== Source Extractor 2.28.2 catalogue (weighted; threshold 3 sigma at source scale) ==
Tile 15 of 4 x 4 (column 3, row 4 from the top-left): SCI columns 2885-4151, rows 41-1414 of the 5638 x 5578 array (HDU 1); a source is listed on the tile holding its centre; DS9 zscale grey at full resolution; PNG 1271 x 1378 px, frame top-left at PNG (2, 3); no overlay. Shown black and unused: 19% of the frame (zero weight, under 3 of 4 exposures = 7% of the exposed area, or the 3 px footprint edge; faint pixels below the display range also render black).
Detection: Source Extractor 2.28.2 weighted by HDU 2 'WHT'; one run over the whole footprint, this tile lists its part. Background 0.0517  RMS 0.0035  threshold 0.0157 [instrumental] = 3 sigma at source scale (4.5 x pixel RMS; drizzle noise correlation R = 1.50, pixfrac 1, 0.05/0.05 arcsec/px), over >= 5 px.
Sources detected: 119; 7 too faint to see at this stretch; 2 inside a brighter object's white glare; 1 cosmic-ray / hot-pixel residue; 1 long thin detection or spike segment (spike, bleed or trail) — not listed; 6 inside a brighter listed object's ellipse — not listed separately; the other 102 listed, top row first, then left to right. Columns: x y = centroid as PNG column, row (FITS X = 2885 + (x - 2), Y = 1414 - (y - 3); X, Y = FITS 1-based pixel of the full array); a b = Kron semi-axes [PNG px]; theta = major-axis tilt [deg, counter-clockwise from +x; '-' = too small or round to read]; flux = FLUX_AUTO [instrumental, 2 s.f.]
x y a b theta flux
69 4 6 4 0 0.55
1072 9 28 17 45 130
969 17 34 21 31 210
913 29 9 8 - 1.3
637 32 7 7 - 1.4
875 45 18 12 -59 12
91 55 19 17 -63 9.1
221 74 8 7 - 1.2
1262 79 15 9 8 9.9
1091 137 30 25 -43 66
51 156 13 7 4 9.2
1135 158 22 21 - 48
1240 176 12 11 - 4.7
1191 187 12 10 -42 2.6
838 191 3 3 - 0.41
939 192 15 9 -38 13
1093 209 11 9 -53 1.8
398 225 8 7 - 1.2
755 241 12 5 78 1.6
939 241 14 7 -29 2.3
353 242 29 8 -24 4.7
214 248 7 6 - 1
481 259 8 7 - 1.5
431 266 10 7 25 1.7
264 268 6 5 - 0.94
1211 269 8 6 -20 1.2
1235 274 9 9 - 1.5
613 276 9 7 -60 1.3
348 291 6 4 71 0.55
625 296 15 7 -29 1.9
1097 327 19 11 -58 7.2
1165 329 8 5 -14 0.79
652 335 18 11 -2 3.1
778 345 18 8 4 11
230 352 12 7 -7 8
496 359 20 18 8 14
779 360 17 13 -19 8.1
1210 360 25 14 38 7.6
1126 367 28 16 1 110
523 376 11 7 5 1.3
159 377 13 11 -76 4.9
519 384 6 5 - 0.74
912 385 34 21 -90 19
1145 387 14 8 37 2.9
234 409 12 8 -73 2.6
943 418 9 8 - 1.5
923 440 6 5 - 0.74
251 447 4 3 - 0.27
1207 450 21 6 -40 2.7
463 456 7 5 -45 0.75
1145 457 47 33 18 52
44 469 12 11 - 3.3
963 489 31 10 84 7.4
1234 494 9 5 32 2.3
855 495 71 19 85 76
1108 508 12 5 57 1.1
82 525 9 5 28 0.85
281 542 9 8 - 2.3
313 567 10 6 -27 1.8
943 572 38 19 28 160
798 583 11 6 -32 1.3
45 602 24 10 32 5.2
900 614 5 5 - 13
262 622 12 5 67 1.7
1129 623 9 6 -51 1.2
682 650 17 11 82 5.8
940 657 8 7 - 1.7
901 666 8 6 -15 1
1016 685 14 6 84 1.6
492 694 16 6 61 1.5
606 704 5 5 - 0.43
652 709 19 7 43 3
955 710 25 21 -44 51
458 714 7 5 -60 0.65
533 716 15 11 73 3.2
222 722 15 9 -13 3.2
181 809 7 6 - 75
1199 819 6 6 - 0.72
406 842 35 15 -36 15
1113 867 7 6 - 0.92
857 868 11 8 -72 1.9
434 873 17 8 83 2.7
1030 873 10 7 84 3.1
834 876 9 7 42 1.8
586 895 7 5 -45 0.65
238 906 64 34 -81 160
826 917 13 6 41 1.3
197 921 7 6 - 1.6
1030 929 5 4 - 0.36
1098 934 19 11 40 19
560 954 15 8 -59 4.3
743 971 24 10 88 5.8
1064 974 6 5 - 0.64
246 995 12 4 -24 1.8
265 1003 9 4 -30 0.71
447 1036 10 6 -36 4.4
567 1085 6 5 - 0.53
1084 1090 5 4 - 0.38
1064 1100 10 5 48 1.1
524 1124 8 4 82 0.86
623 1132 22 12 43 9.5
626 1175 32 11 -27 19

# To be done
Please turn the lines above into a numbered list, leaving out any blank lines.

# Written reply
1. == Source Extractor 2.28.2 catalogue (weighted; threshold 3 sigma at source scale) ==
2. Tile 15 of 4 x 4 (column 3, row 4 from the top-left): SCI columns 2885-4151, rows 41-1414 of the 5638 x 5578 array (HDU 1); a source is listed on the tile holding its centre; DS9 zscale grey at full resolution; PNG 1271 x 1378 px, frame top-left at PNG (2, 3); no overlay. Shown black and unused: 19% of the frame (zero weight, under 3 of 4 exposures = 7% of the exposed area, or the 3 px footprint edge; faint pixels below the display range also render black).
3. Detection: Source Extractor 2.28.2 weighted by HDU 2 'WHT'; one run over the whole footprint, this tile lists its part. Background 0.0517  RMS 0.0035  threshold 0.0157 [instrumental] = 3 sigma at source scale (4.5 x pixel RMS; drizzle noise correlation R = 1.50, pixfrac 1, 0.05/0.05 arcsec/px), over >= 5 px.
4. Sources detected: 119; 7 too faint to see at this stretch; 2 inside a brighter object's white glare; 1 cosmic-ray / hot-pixel residue; 1 long thin detection or spike segment (spike, bleed or trail) — not listed; 6 inside a brighter listed object's ellipse — not listed separately; the other 102 listed, top row first, then left to right. Columns: x y = centroid as PNG column, row (FITS X = 2885 + (x - 2), Y = 1414 - (y - 3); X, Y = FITS 1-based pixel of the full array); a b = Kron semi-axes [PNG px]; theta = major-axis tilt [deg, counter-clockwise from +x; '-' = too small or round to read]; flux = FLUX_AUTO [instrumental, 2 s.f.]
5. x y a b theta flux
6. 69 4 6 4 0 0.55
7. 1072 9 28 17 45 130
8. 969 17 34 21 31 210
9. 913 29 9 8 - 1.3
10. 637 32 7 7 - 1.4
11. 875 45 18 12 -59 12
12. 91 55 19 17 -63 9.1
13. 221 74 8 7 - 1.2
14. 1262 79 15 9 8 9.9
15. 1091 137 30 25 -43 66
16. 51 156 13 7 4 9.2
17. 1135 158 22 21 - 48
18. 1240 176 12 11 - 4.7
19. 1191 187 12 10 -42 2.6
20. 838 191 3 3 - 0.41
21. 939 192 15 9 -38 13
22. 1093 209 11 9 -53 1.8
23. 398 225 8 7 - 1.2
24. 755 241 12 5 78 1.6
25. 939 241 14 7 -29 2.3
26. 353 242 29 8 -24 4.7
27. 214 248 7 6 - 1
28. 481 259 8 7 - 1.5
29. 431 266 10 7 25 1.7
30. 264 268 6 5 - 0.94
31. 1211 269 8 6 -20 1.2
32. 1235 274 9 9 - 1.5
33. 613 276 9 7 -60 1.3
34. 348 291 6 4 71 0.55
35. 625 296 15 7 -29 1.9
36. 1097 327 19 11 -58 7.2
37. 1165 329 8 5 -14 0.79
38. 652 335 18 11 -2 3.1
39. 778 345 18 8 4 11
40. 230 352 12 7 -7 8
41. 496 359 20 18 8 14
42. 779 360 17 13 -19 8.1
43. 1210 360 25 14 38 7.6
44. 1126 367 28 16 1 110
45. 523 376 11 7 5 1.3
46. 159 377 13 11 -76 4.9
47. 519 384 6 5 - 0.74
48. 912 385 34 21 -90 19
49. 1145 387 14 8 37 2.9
50. 234 409 12 8 -73 2.6
51. 943 418 9 8 - 1.5
52. 923 440 6 5 - 0.74
53. 251 447 4 3 - 0.27
54. 1207 450 21 6 -40 2.7
55. 463 456 7 5 -45 0.75
56. 1145 457 47 33 18 52
57. 44 469 12 11 - 3.3
58. 963 489 31 10 84 7.4
59. 1234 494 9 5 32 2.3
60. 855 495 71 19 85 76
61. 1108 508 12 5 57 1.1
62. 82 525 9 5 28 0.85
63. 281 542 9 8 - 2.3
64. 313 567 10 6 -27 1.8
65. 943 572 38 19 28 160
66. 798 583 11 6 -32 1.3
67. 45 602 24 10 32 5.2
68. 900 614 5 5 - 13
69. 262 622 12 5 67 1.7
70. 1129 623 9 6 -51 1.2
71. 682 650 17 11 82 5.8
72. 940 657 8 7 - 1.7
73. 901 666 8 6 -15 1
74. 1016 685 14 6 84 1.6
75. 492 694 16 6 61 1.5
76. 606 704 5 5 - 0.43
77. 652 709 19 7 43 3
78. 955 710 25 21 -44 51
79. 458 714 7 5 -60 0.65
80. 533 716 15 11 73 3.2
81. 222 722 15 9 -13 3.2
82. 181 809 7 6 - 75
83. 1199 819 6 6 - 0.72
84. 406 842 35 15 -36 15
85. 1113 867 7 6 - 0.92
86. 857 868 11 8 -72 1.9
87. 434 873 17 8 83 2.7
88. 1030 873 10 7 84 3.1
89. 834 876 9 7 42 1.8
90. 586 895 7 5 -45 0.65
91. 238 906 64 34 -81 160
92. 826 917 13 6 41 1.3
93. 197 921 7 6 - 1.6
94. 1030 929 5 4 - 0.36
95. 1098 934 19 11 40 19
96. 560 954 15 8 -59 4.3
97. 743 971 24 10 88 5.8
98. 1064 974 6 5 - 0.64
99. 246 995 12 4 -24 1.8
100. 265 1003 9 4 -30 0.71
101. 447 1036 10 6 -36 4.4
102. 567 1085 6 5 - 0.53
103. 1084 1090 5 4 - 0.38
104. 1064 1100 10 5 48 1.1
105. 524 1124 8 4 82 0.86
106. 623 1132 22 12 43 9.5
107. 626 1175 32 11 -27 19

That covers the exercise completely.